■ Exercise directions:
Please copy the passage on the film McCanick word for word, everything from "When narcotics detective" down to "Weeks can expose.".

■ Text under study:
........

When narcotics detective Eugene "Mack" McCanick (David Morse) discovers that Simon Weeks (Cory Monteith) has been released from prison, he instigates a brutal manhunt, without permission from the Chief of Police (Ciaran Hinds). The frenzy of paranoia and violence that follows pushes Mack and his partner to the edge of the law. The closer Mack gets to his prey, the closer he gets to a secret from his past - one that only Weeks can expose.
Recognized now as the last film of the late Cory Monteith, 'McCanick' also boasts a gaggle of underrated and underutilized actors like David Morse, Mike Vogel, and Ciarán Hinds (though that last one may be debatable as far as being underutilized), who were likely drawn to the film for a chance to be in a hardboiled crime story about a vaguely dirty, hard-drinking, violent-tempered cop on the edge, and the devastated personal life he's trying to recover from. (In other words a wildly original film). And, to their credit, the actors put forth the kind of casehardened effort one expects to see from this kind of subgenre endeavor that harbors many of the same unnecessarily ostentatious flourishes as, say, 'Narc' did back when it was released. Case in point: Ciarán Hinds even went so far as to grow the prototypical "cop stash" and have his hair styled in the hasn't-showered-since-the-Reagan-administration method that denotes his character's steely edge.

........

Saved entries:
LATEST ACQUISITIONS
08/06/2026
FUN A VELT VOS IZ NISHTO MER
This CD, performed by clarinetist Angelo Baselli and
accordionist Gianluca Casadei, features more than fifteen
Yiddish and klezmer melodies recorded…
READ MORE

........

■ Problem solution:
When narcotics detective Eugene "Mack" McCanick (David Morse) discovers that Simon Weeks (Cory Monteith) has been released from prison, he instigates a brutal manhunt, without permission from the Chief of Police (Ciaran Hinds). The frenzy of paranoia and violence that follows pushes Mack and his partner to the edge of the law. The closer Mack gets to his prey, the closer he gets to a secret from his past - one that only Weeks can expose.